Later in the month it’s possible first T2 sprays might be applied. That timing is more important for ramularia, as well as keeping on top of the other foliar diseases. Similar options are in play, with the possibility of mixing in folpet to help protect against ramularia, although nothing is as effective as chlorothalonil unfortunately.
With most spring barley crops being drilled from late March and into April, it’s worth reminding that Liberator (diflufenican + flufenacet) has an on-label approval now for weed control in both spring barley and spring wheat.
In spring barley it must be used pre-emergence at a rate of 0.3 L/ha, while in spring wheat it’s up to GS14.
Oilseed rape crops started to begin stem extension during March – the general consensus seems to be they look better than the past few years so far. That might encourage more enthusiasm for the crop next season, especially with the price of oilseed rape high currently.
Most crops should have had stem extension sprays, where needed, for light leaf spot control and / or growth regulation. Our Spotcheck service, which finished at the end of March, showed high levels of light leaf spot again this season, so keeping on top of the disease is important and control can be topped up at flowering.
Aviator is a newer option for that, as well as controlling Sclerotinia as a flowering spray. For a one spray approach by mid-flowering use 0.75-1.0 L/ha.

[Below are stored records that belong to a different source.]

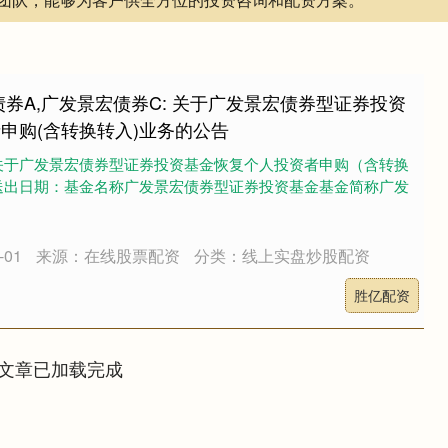
债券A,广发景宏债券C: 关于广发景宏债券型证券投资
申购(含转换转入)业务的公告
关于广发景宏债券型证券投资基金恢复个人投资者申购（含转换
送出日期：基金名称广发景宏债券型证券投资基金基金简称广发
01
来源：在线股票配资
分类：线上实盘炒股配资
胜亿配资
文章已加载完成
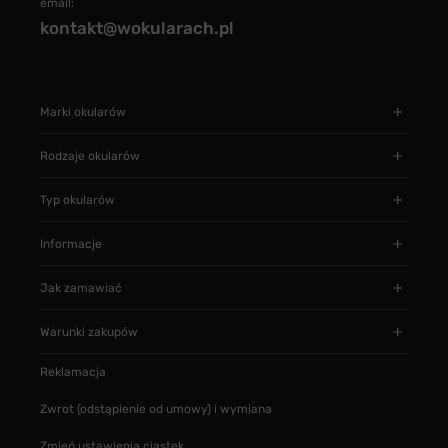
email:
kontakt@wokularach.pl
Marki okularów
Rodzaje okularów
Typ okularów
Informacje
Jak zamawiać
Warunki zakupów
Reklamacja
Zwrot (odstąpienie od umowy) i wymiana
Zmień ustawienia ciastek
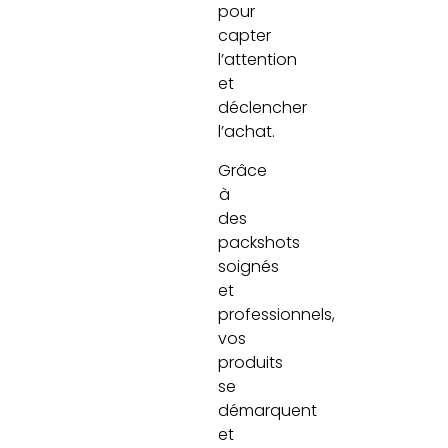
pour
capter
l’attention
et
déclencher
l’achat.
Grâce
à
des
packshots
soignés
et
professionnels,
vos
produits
se
démarquent
et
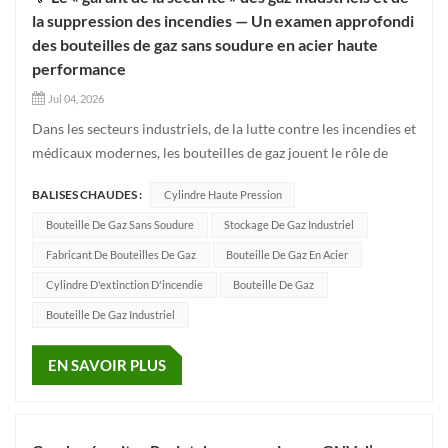
la suppression des incendies — Un examen approfondi
des bouteilles de gaz sans soudure en acier haute
performance
Jul 04, 2026
Dans les secteurs industriels, de la lutte contre les incendies et
médicaux modernes, les bouteilles de gaz jouent le rôle de
« cœur », fournissant l'énergie vitale. Aujourd'hui, penchons-
BALISES CHAUDES :
Cylindre Haute Pression
nous sur un produit haut de gamme. Bouteille de gaz en acier
sans soudure Fabriqué dans le strict respect des no...
Bouteille De Gaz Sans Soudure
Stockage De Gaz Industriel
Fabricant De Bouteilles De Gaz
Bouteille De Gaz En Acier
Cylindre D'extinction D'incendie
Bouteille De Gaz
Bouteille De Gaz Industriel
EN SAVOIR PLUS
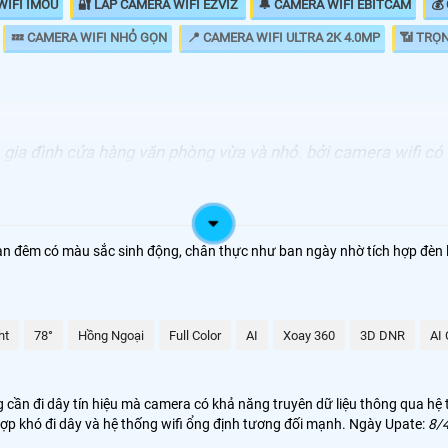
WIFI IMOU
🔐 LẮP CAMERA WIFI EZVIZ
🔔 CAMERA WIFI EBITCAM
💰
💤 CAMERA WIFI NHỎ GỌN
📍 CAMERA WIFI ULTRA 2K 4.0MP
📶 TRỌ
ộ gia đình cửa hàng văn phòng vừa và nhỏ. bởi camera wifi c
a có chức năng thông minh báo động chống trộm mà tùy loại
GIÁ LẮP LOẠI CAMERA
 ban đêm có màu sắc sinh động, chân thực như ban ngày nhờ tích hợp đèn 
1.200.000 VNĐ
2.300.000 VNĐ
ht
78°
Hồng Ngoại
Full Color
AI
Xoay 360
3D DNR
AI 
1.300.000 VNĐ
1.980.000 VNĐ
 cần đi dây tín hiệu mà camera có khả năng truyên dữ liệu thông qua hệ 
ợp khó đi dây và hệ thống wifi ổng định tương đối mạnh. Ngày Upate:
8/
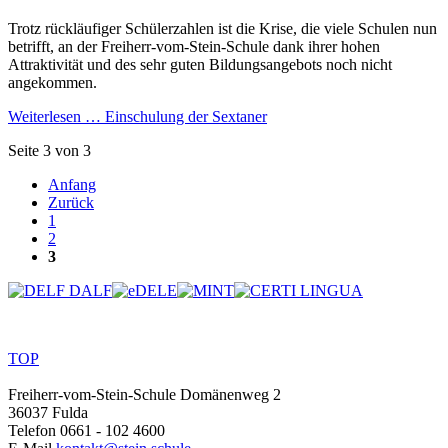
Trotz rückläufiger Schülerzahlen ist die Krise, die viele Schulen nun
betrifft, an der Freiherr-vom-Stein-Schule dank ihrer hohen
Attraktivität und des sehr guten Bildungsangebots noch nicht
angekommen.
Weiterlesen …
Einschulung der Sextaner
Seite 3 von 3
Anfang
Zurück
1
2
3
TOP
Freiherr-vom-Stein-Schule
Domänenweg 2
36037 Fulda
Telefon
0661 - 102 4600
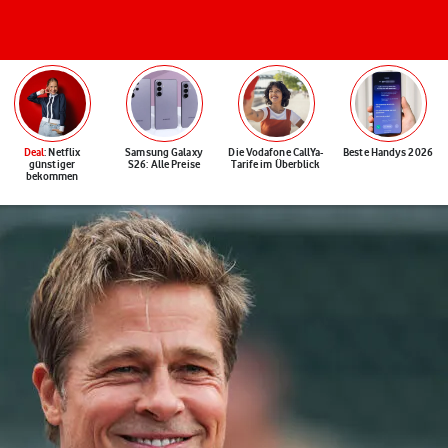
Deal
: Netflix
Samsung Galaxy
Die Vodafone CallYa-
Beste Handys 2026
günstiger
S26: Alle Preise
Tarife im Überblick
bekommen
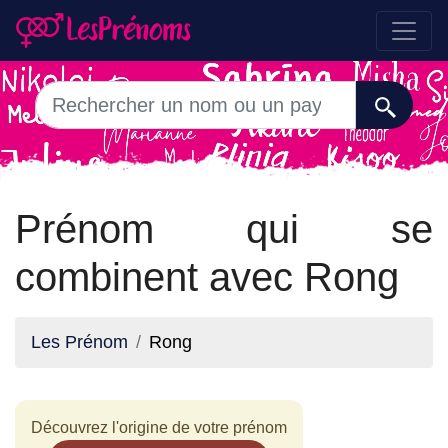
Prénom qui se
combinent avec Rong
Les Prénom
Rong
Découvrez l'origine de votre prénom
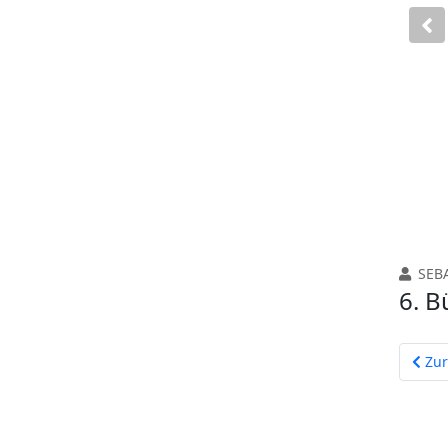
P
SEB
6. B
Vorhe
Zur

In grower strip trials over the past couple of years Aviator has on average yielded 0.2 t/ha more than competitor standard treatments.
With the demise of desmedipham, and therefore Betanal maxxPro (desmedipham + phenmedipham + ethofumesate + lenacil) which brought greater flexibility and consistency to sugar beet weed control, there will need to be a greater focus on details with weed control this season.
Replacement products like Betanal Tandem (phenmedipham + ethofumesate) should be mixed with a residual partner, such as metamitron or triflusulfuron-methyl to broaden the weed spectrum, and pay particular attention to weed size and intervals for follow up sprays, which are usually about 10-14 days apart.
Efficacy is better where up to 1.0 L/ha oil is also added, but the rate will vary depending on the temperature of the day when spraying.
In our trials, the formulated Betanal Tandem product gives 10% better fat hen control in a three-spray programme compared with tank mixing generic phenmedipham and ethofumesate, 9% improved bindweed control and 30% better pansy control.
If you’re growing a Conviso Smart herbicide tolerant variety remember the one application of Conviso One (foramsulfuron + thiencarbazone-methyl) herbicide is best applied at 2-4 true leaf stage of weeds – we usually suggest using fat hen as the trigger weed, and follow all the stewardship guidelines to preserve this technology’s efficacy.
One year on from the introduction of Emerger (aclonifen) we’re getting a good feel for how it fits in potato weed control programmes as the industry looks for replacements for linuron.
Emerger is pre-emergence only – best applied at least seven days before the crop emerges – at a rate of 1.75 L/ha with a tank mix partner. Its strengths are high levels of activity on Polygonum species, fat hen, nettles and brassica weeds, with a good contribution on grass weeds. It also seems to be more effective in dry weather than competitor residual products.
The best programme we’ve seen in trials is with Artist (flufenacet + metribuzin), where the potato variety is tolerant. If you don’t feel you need flufenacet there is the option for Sencorex (metribuzin).
In non-metribuzin situations, mixes of Emerger + pendimethalin + prosulfocarb mixtures are also effective.